▶ [Material to process]:
::::::
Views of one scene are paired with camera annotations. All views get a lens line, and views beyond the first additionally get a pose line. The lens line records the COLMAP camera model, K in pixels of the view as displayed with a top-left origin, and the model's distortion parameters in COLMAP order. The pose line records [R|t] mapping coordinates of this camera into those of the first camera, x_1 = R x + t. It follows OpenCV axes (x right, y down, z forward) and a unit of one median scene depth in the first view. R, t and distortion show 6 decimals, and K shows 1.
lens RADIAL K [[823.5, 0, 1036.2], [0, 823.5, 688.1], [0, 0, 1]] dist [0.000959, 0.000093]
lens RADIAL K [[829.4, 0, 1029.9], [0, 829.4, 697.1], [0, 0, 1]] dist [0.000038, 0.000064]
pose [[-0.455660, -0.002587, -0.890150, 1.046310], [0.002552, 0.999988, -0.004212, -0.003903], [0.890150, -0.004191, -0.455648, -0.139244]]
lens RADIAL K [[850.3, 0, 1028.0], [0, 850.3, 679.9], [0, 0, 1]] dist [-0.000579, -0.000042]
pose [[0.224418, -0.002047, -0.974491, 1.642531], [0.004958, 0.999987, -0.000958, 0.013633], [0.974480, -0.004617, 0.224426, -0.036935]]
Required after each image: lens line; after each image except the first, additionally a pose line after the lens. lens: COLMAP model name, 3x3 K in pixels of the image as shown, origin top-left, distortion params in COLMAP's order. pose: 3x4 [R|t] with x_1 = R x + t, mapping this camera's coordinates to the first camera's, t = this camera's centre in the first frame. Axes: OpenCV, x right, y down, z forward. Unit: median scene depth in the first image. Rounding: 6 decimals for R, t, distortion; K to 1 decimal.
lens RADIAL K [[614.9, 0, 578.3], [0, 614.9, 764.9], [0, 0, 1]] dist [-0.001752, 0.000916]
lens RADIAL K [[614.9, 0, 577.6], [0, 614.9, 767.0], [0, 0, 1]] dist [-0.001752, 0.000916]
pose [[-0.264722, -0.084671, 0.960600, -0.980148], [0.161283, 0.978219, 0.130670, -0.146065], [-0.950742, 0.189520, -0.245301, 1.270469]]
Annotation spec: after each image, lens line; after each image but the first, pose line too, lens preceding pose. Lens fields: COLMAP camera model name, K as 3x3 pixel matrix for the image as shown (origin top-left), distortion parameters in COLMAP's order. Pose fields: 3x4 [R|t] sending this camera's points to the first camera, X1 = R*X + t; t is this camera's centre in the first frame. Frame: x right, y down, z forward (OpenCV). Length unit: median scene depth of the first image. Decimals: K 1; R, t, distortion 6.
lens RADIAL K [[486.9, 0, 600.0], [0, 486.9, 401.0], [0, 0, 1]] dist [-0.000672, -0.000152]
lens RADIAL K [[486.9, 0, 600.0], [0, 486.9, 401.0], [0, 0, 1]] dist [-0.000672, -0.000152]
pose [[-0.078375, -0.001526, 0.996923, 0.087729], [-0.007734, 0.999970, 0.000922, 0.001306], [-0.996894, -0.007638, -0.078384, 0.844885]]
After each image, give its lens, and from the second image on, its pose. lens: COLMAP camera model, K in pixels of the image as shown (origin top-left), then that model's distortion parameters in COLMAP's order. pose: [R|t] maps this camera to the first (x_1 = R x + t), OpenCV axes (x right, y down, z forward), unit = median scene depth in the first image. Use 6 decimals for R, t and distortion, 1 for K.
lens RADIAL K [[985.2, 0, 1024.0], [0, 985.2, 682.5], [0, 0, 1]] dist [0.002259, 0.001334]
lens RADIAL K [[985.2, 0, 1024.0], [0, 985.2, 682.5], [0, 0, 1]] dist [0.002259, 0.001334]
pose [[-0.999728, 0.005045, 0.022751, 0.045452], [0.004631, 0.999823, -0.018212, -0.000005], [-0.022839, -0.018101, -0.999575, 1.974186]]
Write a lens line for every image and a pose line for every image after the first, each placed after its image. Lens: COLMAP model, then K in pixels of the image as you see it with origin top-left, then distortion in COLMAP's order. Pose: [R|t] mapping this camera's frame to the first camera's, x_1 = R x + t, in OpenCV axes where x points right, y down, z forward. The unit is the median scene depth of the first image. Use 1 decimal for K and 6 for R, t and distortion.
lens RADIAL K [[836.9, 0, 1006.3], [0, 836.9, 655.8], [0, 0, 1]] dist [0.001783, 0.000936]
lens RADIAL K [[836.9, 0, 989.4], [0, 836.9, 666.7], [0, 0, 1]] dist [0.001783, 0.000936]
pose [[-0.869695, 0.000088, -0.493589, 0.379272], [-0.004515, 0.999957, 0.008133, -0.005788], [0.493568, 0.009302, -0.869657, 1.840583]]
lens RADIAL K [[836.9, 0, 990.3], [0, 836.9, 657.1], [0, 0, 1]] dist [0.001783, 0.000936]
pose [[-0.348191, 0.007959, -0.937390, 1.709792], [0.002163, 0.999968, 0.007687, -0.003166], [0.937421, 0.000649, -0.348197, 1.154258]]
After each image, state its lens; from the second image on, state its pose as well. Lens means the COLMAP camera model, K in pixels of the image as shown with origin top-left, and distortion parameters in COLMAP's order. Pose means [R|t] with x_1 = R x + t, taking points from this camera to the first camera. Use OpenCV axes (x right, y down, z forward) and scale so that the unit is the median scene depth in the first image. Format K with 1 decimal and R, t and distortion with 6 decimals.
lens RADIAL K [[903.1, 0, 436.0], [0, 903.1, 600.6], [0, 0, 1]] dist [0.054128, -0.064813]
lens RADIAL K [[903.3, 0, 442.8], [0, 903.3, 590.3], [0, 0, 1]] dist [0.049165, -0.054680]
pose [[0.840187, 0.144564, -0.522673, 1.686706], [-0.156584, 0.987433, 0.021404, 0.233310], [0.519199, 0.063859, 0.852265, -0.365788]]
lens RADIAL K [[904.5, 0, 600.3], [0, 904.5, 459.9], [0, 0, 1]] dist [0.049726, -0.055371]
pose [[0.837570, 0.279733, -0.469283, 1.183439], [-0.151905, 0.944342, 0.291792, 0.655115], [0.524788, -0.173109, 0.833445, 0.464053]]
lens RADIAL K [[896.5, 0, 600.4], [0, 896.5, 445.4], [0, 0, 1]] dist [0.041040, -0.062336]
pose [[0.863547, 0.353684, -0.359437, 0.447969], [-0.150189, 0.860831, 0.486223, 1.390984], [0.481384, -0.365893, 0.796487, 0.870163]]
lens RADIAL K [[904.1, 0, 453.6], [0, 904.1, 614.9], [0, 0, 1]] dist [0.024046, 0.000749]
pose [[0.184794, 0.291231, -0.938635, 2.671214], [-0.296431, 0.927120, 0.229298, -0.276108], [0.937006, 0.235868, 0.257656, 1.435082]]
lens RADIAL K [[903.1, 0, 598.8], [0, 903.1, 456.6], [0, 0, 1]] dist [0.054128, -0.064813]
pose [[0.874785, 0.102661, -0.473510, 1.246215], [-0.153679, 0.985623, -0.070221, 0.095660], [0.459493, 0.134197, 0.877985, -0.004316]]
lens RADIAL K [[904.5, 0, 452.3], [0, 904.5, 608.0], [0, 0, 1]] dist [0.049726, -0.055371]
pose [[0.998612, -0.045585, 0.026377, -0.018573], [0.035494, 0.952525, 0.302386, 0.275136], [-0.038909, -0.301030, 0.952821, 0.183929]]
::::::
▶ [Instructions for the task]: An exact copy of all the records above is the required answer.

▶ [Solution to this task]:
Views of one scene are paired with camera annotations. All views get a lens line, and views beyond the first additionally get a pose line. The lens line records the COLMAP camera model, K in pixels of the view as displayed with a top-left origin, and the model's distortion parameters in COLMAP order. The pose line records [R|t] mapping coordinates of this camera into those of the first camera, x_1 = R x + t. It follows OpenCV axes (x right, y down, z forward) and a unit of one median scene depth in the first view. R, t and distortion show 6 decimals, and K shows 1.
lens RADIAL K [[823.5, 0, 1036.2], [0, 823.5, 688.1], [0, 0, 1]] dist [0.000959, 0.000093]
lens RADIAL K [[829.4, 0, 1029.9], [0, 829.4, 697.1], [0, 0, 1]] dist [0.000038, 0.000064]
pose [[-0.455660, -0.002587, -0.890150, 1.046310], [0.002552, 0.999988, -0.004212, -0.003903], [0.890150, -0.004191, -0.455648, -0.139244]]
lens RADIAL K [[850.3, 0, 1028.0], [0, 850.3, 679.9], [0, 0, 1]] dist [-0.000579, -0.000042]
pose [[0.224418, -0.002047, -0.974491, 1.642531], [0.004958, 0.999987, -0.000958, 0.013633], [0.974480, -0.004617, 0.224426, -0.036935]]
Required after each image: lens line; after each image except the first, additionally a pose line after the lens. lens: COLMAP model name, 3x3 K in pixels of the image as shown, origin top-left, distortion params in COLMAP's order. pose: 3x4 [R|t] with x_1 = R x + t, mapping this camera's coordinates to the first camera's, t = this camera's centre in the first frame. Axes: OpenCV, x right, y down, z forward. Unit: median scene depth in the first image. Rounding: 6 decimals for R, t, distortion; K to 1 decimal.
lens RADIAL K [[614.9, 0, 578.3], [0, 614.9, 764.9], [0, 0, 1]] dist [-0.001752, 0.000916]
lens RADIAL K [[614.9, 0, 577.6], [0, 614.9, 767.0], [0, 0, 1]] dist [-0.001752, 0.000916]
pose [[-0.264722, -0.084671, 0.960600, -0.980148], [0.161283, 0.978219, 0.130670, -0.146065], [-0.950742, 0.189520, -0.245301, 1.270469]]
Annotation spec: after each image, lens line; after each image but the first, pose line too, lens preceding pose. Lens fields: COLMAP camera model name, K as 3x3 pixel matrix for the image as shown (origin top-left), distortion parameters in COLMAP's order. Pose fields: 3x4 [R|t] sending this camera's points to the first camera, X1 = R*X + t; t is this camera's centre in the first frame. Frame: x right, y down, z forward (OpenCV). Length unit: median scene depth of the first image. Decimals: K 1; R, t, distortion 6.
lens RADIAL K [[486.9, 0, 600.0], [0, 486.9, 401.0], [0, 0, 1]] dist [-0.000672, -0.000152]
lens RADIAL K [[486.9, 0, 600.0], [0, 486.9, 401.0], [0, 0, 1]] dist [-0.000672, -0.000152]
pose [[-0.078375, -0.001526, 0.996923, 0.087729], [-0.007734, 0.999970, 0.000922, 0.001306], [-0.996894, -0.007638, -0.078384, 0.844885]]
After each image, give its lens, and from the second image on, its pose. lens: COLMAP camera model, K in pixels of the image as shown (origin top-left), then that model's distortion parameters in COLMAP's order. pose: [R|t] maps this camera to the first (x_1 = R x + t), OpenCV axes (x right, y down, z forward), unit = median scene depth in the first image. Use 6 decimals for R, t and distortion, 1 for K.
lens RADIAL K [[985.2, 0, 1024.0], [0, 985.2, 682.5], [0, 0, 1]] dist [0.002259, 0.001334]
lens RADIAL K [[985.2, 0, 1024.0], [0, 985.2, 682.5], [0, 0, 1]] dist [0.002259, 0.001334]
pose [[-0.999728, 0.005045, 0.022751, 0.045452], [0.004631, 0.999823, -0.018212, -0.000005], [-0.022839, -0.018101, -0.999575, 1.974186]]
Write a lens line for every image and a pose line for every image after the first, each placed after its image. Lens: COLMAP model, then K in pixels of the image as you see it with origin top-left, then distortion in COLMAP's order. Pose: [R|t] mapping this camera's frame to the first camera's, x_1 = R x + t, in OpenCV axes where x points right, y down, z forward. The unit is the median scene depth of the first image. Use 1 decimal for K and 6 for R, t and distortion.
lens RADIAL K [[836.9, 0, 1006.3], [0, 836.9, 655.8], [0, 0, 1]] dist [0.001783, 0.000936]
lens RADIAL K [[836.9, 0, 989.4], [0, 836.9, 666.7], [0, 0, 1]] dist [0.001783, 0.000936]
pose [[-0.869695, 0.000088, -0.493589, 0.379272], [-0.004515, 0.999957, 0.008133, -0.005788], [0.493568, 0.009302, -0.869657, 1.840583]]
lens RADIAL K [[836.9, 0, 990.3], [0, 836.9, 657.1], [0, 0, 1]] dist [0.001783, 0.000936]
pose [[-0.348191, 0.007959, -0.937390, 1.709792], [0.002163, 0.999968, 0.007687, -0.003166], [0.937421, 0.000649, -0.348197, 1.154258]]
After each image, state its lens; from the second image on, state its pose as well. Lens means the COLMAP camera model, K in pixels of the image as shown with origin top-left, and distortion parameters in COLMAP's order. Pose means [R|t] with x_1 = R x + t, taking points from this camera to the first camera. Use OpenCV axes (x right, y down, z forward) and scale so that the unit is the median scene depth in the first image. Format K with 1 decimal and R, t and distortion with 6 decimals.
lens RADIAL K [[903.1, 0, 436.0], [0, 903.1, 600.6], [0, 0, 1]] dist [0.054128, -0.064813]
lens RADIAL K [[903.3, 0, 442.8], [0, 903.3, 590.3], [0, 0, 1]] dist [0.049165, -0.054680]
pose [[0.840187, 0.144564, -0.522673, 1.686706], [-0.156584, 0.987433, 0.021404, 0.233310], [0.519199, 0.063859, 0.852265, -0.365788]]
lens RADIAL K [[904.5, 0, 600.3], [0, 904.5, 459.9], [0, 0, 1]] dist [0.049726, -0.055371]
pose [[0.837570, 0.279733, -0.469283, 1.183439], [-0.151905, 0.944342, 0.291792, 0.655115], [0.524788, -0.173109, 0.833445, 0.464053]]
lens RADIAL K [[896.5, 0, 600.4], [0, 896.5, 445.4], [0, 0, 1]] dist [0.041040, -0.062336]
pose [[0.863547, 0.353684, -0.359437, 0.447969], [-0.150189, 0.860831, 0.486223, 1.390984], [0.481384, -0.365893, 0.796487, 0.870163]]
lens RADIAL K [[904.1, 0, 453.6], [0, 904.1, 614.9], [0, 0, 1]] dist [0.024046, 0.000749]
pose [[0.184794, 0.291231, -0.938635, 2.671214], [-0.296431, 0.927120, 0.229298, -0.276108], [0.937006, 0.235868, 0.257656, 1.435082]]
lens RADIAL K [[903.1, 0, 598.8], [0, 903.1, 456.6], [0, 0, 1]] dist [0.054128, -0.064813]
pose [[0.874785, 0.102661, -0.473510, 1.246215], [-0.153679, 0.985623, -0.070221, 0.095660], [0.459493, 0.134197, 0.877985, -0.004316]]
lens RADIAL K [[904.5, 0, 452.3], [0, 904.5, 608.0], [0, 0, 1]] dist [0.049726, -0.055371]
pose [[0.998612, -0.045585, 0.026377, -0.018573], [0.035494, 0.952525, 0.302386, 0.275136], [-0.038909, -0.301030, 0.952821, 0.183929]]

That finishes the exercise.